Burkina Faso : suspension d’une association étudiante et arrestations de ses membres

Le jour où le Burkina Faso commémorait l’assassinat de l’étudiant Dabo Boukary, survenu sous la présidence de Blaise Compaoré, l’Union générale des étudiants burkinabè (Ugeb) a vivement critiqué l’incapacité du régime actuel à garantir la sécurité, malgré les engagements pris par le capitaine Ibrahim Traoré lors de son arrivée au pouvoir par un coup d’État.
Quelques jours plus tard, des individus non identifiés, vêtus en civil et armés, ont procédé à des arrestations jugées « violentes et illégales » contre plusieurs étudiants, dont le président de l’Ugeb, selon les déclarations de l’association.
L’Ugeb accusée de « glorification du terrorisme » par les autorités
Ces événements ont conduit à une série de suites judiciaires : les étudiants interpellés ont été accusés de « glorification du terrorisme », tandis que l’Ugeb a été suspendue pour une durée de trois mois, renouvelable.

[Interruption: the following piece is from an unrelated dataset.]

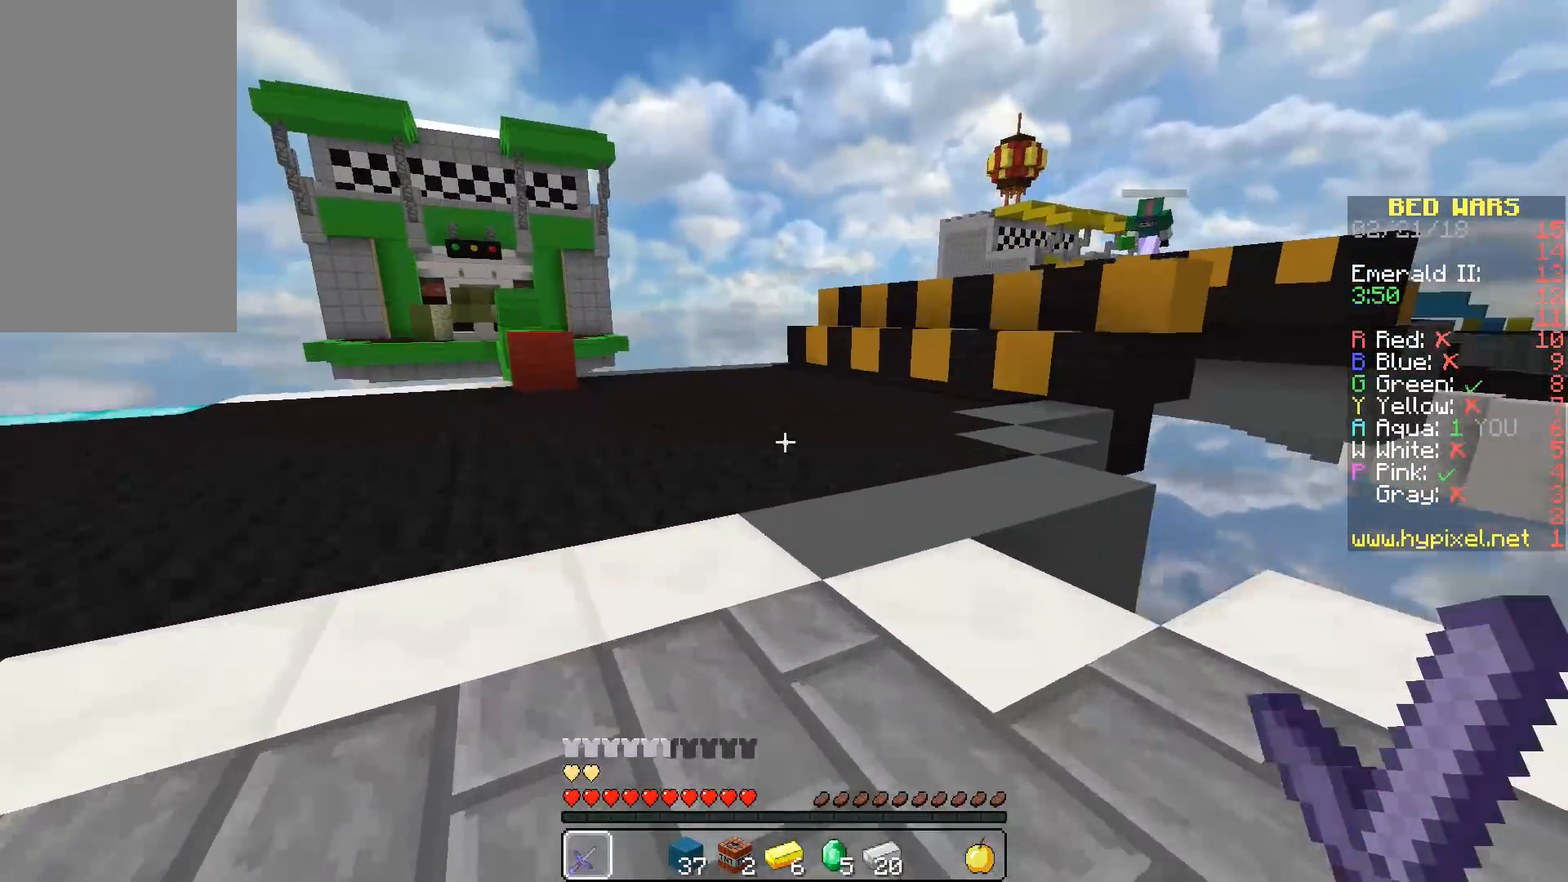
{"keys": ["a", "w"], "mouse": [], "events": [[17, "space", "down"], [217, "space", "up"]]}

Pendant cette période, l’association ne pourra organiser aucune activité.
Le procureur du Faso, près le tribunal de grande instance de Ouagadougou, a ouvert une enquête pour « gravité » des faits. Selon le communiqué officiel, les actes reprochés pourraient constituer des infractions au code pénal burkinabè, notamment une « tentative de démoralisation des forces de défense et de sécurité ».
Le procureur a précisé que la « glorification publique d’actes terroristes » est passible d’une peine de un à dix ans d’emprisonnement.